Date: August 14, 2006
Contact: Lauren Bartlett ( email@example.com
UCLA Is Named to the 'New Ivies' List by Kaplan/Newsweek
UCLA has been named to Kaplan and Newsweek's elite "New Ivies" list, published in the 2007 Kaplan/Newsweek "How to Get into College Guide."
This year's guide introduces for the first time the "New Ivies" — colleges whose first-rate academic programs, combined with a population boom in top students, have fueled their rise in stature and favor among the nation's top students, administrators and faculty, edging them into competitive status with Ivy League schools. UCLA was one of 25 schools selected by the magazine and test preparation service, which based their picks on admissions statistics and interviews with administrators, students, faculty and alumni. UCLA was the only public university in California selected. The 264-page Kaplan/Newsweek guide will be available in bookstores Aug. 21.
"UCLA has always been an outstanding school, but in recent years it has clearly become one of the most sought-after schools in the country; just last year alone, the number of applicants jumped by 12 percent," said Annette Riffle, contributing editor for the 2007 guide. "UCLA has been able to appeal to a growing number of the nation's top students because of its commitment to academic excellence, range of program options, variety of campus activities and desirable location, and the Kaplan/Newsweek guide is pleased to recognize this accomplishment."
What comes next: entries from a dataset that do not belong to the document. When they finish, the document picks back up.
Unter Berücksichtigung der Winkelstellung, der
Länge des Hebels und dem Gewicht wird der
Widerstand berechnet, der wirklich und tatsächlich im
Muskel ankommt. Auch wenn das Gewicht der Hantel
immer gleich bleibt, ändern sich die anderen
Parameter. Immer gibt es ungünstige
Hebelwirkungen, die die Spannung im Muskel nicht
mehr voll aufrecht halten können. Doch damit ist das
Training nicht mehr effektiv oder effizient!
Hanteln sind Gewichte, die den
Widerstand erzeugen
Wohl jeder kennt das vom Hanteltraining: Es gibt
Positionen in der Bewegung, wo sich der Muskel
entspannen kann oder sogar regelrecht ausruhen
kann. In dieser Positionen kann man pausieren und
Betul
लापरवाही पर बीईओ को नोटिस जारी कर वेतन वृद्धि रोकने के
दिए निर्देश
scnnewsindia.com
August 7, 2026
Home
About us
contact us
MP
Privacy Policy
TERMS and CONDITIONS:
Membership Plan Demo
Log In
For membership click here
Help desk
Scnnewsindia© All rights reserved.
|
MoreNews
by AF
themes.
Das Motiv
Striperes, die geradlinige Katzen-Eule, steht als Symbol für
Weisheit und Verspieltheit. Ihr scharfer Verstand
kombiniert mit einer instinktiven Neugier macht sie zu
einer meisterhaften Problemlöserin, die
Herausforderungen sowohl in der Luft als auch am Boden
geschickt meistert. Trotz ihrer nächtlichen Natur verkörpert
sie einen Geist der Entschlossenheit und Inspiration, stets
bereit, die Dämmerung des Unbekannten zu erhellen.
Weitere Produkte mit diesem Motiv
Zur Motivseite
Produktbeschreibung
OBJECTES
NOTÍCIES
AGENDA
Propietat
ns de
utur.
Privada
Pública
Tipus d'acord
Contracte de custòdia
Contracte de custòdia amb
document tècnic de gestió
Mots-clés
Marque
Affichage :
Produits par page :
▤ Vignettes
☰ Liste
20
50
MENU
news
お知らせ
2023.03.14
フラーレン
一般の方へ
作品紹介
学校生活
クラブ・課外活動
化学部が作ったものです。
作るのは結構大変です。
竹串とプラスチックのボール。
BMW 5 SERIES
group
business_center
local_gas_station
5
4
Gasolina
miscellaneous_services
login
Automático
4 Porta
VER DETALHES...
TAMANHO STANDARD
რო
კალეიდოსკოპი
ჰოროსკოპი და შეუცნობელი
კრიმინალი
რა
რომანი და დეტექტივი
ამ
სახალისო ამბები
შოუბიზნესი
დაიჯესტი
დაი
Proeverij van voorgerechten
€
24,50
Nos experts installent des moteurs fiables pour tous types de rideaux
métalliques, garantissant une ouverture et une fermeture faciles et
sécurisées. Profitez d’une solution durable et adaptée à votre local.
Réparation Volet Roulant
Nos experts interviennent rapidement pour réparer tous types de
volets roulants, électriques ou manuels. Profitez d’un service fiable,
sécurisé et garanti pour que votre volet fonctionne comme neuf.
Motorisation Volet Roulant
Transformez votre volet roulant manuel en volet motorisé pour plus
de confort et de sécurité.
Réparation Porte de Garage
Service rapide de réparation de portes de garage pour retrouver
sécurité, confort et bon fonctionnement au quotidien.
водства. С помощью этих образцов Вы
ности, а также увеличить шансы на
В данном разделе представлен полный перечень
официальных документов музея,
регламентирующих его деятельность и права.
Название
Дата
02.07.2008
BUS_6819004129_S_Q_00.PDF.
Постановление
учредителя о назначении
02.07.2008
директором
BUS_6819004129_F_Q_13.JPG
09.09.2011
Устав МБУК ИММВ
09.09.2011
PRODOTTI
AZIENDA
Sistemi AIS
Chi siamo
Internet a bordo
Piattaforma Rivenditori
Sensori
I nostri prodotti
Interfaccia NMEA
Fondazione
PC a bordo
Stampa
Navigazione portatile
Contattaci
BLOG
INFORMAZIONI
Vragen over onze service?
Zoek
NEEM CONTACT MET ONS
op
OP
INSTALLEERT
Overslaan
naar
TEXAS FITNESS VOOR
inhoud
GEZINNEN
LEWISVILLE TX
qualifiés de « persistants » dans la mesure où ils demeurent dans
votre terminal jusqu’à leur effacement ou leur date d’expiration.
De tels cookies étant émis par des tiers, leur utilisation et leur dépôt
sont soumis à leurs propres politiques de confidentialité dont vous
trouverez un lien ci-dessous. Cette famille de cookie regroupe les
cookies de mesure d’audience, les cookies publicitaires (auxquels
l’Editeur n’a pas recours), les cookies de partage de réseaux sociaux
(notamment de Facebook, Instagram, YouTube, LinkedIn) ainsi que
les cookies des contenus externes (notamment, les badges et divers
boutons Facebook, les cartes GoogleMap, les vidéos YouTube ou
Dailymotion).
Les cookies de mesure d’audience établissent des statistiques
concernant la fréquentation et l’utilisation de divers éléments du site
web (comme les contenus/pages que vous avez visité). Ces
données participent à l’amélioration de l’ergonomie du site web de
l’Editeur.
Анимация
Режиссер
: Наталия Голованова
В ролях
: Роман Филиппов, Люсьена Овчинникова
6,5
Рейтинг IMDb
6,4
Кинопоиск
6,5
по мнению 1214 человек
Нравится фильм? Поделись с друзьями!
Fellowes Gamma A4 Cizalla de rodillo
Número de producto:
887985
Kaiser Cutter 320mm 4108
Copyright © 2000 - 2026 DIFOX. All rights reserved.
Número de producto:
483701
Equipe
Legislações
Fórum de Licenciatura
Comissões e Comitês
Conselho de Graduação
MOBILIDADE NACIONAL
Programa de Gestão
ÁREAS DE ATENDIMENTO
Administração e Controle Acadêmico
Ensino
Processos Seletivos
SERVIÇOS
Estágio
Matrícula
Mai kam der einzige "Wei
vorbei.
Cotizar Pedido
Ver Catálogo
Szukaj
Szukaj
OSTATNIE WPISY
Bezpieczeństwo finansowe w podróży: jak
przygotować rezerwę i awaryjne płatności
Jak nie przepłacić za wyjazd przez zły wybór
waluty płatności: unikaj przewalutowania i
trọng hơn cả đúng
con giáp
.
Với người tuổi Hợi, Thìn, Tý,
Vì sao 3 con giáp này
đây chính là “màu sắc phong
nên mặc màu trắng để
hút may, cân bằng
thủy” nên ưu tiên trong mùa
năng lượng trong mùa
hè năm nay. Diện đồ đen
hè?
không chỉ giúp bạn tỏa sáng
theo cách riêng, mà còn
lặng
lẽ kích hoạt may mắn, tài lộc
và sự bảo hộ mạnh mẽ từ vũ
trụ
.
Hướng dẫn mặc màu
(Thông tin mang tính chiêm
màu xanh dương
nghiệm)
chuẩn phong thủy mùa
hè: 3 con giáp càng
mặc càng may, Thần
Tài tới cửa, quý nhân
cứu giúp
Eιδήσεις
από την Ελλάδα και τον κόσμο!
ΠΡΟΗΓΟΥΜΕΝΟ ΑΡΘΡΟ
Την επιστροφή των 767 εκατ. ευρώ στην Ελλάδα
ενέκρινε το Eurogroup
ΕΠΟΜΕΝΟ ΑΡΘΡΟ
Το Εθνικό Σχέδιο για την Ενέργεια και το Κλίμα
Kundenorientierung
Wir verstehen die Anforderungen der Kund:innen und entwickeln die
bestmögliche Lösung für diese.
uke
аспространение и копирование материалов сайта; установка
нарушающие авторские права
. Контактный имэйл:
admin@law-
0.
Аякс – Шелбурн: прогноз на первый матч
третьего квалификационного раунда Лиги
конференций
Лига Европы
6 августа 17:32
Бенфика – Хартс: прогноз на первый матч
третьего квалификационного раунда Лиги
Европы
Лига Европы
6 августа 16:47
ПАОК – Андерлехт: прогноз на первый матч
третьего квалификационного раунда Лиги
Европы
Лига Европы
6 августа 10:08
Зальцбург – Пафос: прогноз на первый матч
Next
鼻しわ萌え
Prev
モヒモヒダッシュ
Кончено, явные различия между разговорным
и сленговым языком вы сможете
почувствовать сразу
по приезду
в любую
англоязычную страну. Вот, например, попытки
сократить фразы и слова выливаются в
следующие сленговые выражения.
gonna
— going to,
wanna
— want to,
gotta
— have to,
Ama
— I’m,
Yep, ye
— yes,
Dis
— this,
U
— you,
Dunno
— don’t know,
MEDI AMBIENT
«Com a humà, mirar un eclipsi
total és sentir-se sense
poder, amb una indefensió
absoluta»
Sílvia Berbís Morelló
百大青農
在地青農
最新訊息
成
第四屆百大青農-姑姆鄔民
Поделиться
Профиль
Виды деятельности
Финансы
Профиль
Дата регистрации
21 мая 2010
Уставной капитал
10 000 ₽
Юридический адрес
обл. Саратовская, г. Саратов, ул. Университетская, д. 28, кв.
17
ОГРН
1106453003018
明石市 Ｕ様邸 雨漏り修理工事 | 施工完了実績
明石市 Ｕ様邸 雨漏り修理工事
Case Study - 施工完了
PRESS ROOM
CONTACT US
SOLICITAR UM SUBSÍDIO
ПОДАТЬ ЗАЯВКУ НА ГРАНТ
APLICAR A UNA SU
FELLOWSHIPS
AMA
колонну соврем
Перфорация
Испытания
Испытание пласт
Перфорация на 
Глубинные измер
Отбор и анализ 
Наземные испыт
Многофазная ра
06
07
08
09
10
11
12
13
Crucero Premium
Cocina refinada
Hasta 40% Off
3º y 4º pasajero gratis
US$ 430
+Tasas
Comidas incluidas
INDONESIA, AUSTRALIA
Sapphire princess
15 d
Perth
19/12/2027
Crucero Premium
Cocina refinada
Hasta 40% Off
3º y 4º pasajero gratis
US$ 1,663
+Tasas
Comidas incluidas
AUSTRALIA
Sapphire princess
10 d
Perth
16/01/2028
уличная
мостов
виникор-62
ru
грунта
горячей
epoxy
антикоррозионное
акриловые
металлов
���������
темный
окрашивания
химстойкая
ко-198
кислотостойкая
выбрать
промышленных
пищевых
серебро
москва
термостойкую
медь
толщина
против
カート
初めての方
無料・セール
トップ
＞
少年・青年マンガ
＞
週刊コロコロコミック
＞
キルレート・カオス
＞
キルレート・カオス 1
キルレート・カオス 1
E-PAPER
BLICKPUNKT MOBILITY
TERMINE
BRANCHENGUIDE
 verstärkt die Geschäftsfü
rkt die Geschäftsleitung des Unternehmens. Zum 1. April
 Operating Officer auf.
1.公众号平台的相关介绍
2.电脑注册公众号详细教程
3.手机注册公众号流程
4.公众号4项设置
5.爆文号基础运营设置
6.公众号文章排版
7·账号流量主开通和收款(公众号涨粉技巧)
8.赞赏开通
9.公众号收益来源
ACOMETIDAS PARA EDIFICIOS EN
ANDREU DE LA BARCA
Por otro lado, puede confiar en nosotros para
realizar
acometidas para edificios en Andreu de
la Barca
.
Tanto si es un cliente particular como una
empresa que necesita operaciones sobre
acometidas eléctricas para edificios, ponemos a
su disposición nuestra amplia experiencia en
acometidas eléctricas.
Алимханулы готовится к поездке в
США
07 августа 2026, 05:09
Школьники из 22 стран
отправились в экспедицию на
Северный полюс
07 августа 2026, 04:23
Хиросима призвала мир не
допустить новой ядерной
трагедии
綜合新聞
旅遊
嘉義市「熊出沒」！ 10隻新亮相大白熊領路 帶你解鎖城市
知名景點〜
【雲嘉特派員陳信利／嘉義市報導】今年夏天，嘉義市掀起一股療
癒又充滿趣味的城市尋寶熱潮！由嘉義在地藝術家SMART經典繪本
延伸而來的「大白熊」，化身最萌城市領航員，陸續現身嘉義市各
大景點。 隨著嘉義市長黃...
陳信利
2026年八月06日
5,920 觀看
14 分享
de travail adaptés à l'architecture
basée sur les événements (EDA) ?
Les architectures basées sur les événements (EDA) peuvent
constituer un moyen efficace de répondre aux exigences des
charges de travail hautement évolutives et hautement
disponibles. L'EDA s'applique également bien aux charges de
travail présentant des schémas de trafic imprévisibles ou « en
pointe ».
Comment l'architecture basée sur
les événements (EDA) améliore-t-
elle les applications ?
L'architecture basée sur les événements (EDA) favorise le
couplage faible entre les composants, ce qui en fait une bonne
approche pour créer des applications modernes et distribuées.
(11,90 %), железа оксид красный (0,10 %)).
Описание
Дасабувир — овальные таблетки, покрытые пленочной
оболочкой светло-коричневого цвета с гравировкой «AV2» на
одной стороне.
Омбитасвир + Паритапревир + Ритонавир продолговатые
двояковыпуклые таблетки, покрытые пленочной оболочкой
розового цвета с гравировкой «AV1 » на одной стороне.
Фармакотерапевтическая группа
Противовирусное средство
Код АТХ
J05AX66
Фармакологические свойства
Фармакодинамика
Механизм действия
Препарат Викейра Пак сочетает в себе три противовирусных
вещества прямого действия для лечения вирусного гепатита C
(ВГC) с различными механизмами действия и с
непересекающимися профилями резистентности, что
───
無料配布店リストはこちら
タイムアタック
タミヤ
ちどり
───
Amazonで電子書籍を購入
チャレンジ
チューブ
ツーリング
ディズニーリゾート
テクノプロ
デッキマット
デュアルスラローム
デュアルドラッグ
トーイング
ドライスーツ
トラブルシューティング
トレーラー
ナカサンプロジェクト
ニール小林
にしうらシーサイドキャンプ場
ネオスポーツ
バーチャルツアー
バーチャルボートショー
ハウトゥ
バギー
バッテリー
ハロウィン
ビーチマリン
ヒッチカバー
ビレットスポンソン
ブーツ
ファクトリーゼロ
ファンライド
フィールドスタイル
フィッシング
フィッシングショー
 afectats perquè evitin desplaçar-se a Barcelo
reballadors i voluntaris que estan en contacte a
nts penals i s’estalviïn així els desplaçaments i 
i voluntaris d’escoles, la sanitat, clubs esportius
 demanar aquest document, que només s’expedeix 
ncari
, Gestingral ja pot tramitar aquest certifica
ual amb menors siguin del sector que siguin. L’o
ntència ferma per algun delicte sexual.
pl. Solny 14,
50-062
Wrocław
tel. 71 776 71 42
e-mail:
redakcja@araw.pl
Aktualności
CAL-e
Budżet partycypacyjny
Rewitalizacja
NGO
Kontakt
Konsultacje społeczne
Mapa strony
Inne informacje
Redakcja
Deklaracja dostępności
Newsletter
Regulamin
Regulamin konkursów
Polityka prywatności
In 2006, UCLA received a record 47,307 applications from prospective freshmen, a 12 percent increase over the previous year. Of those, 12,221 were admitted. Location, moderate cost for California residents and a broad variety of course choices are the draw, said Vu Tran, UCLA's director of Undergraduate Admissions and Relations with Schools. Another draw for prospective students is that the campus guarantees housing for three years and is building more residence halls with the goal of providing housing for four years.
California's largest university, UCLA enrolls approximately 38,000 students per year and offers degrees from the UCLA College of Letters and Science and 11 professional schools in dozens of varied disciplines. UCLA consistently ranks among the top five universities and colleges nationwide in total research-and-development spending, receiving more than $820 million a year in competitively awarded federal and state grants and contracts. For every $1 state taxpayers invest in UCLA, the university generates almost $9 in economic activity, resulting in an annual $6 billion economic impact on the Greater Los Angeles region. The university's health care network treats 450,000 patients per year. UCLA employs more than 27,000 faculty and staff, has more than 350,000 living alumni and has been home to five Nobel Prize recipients.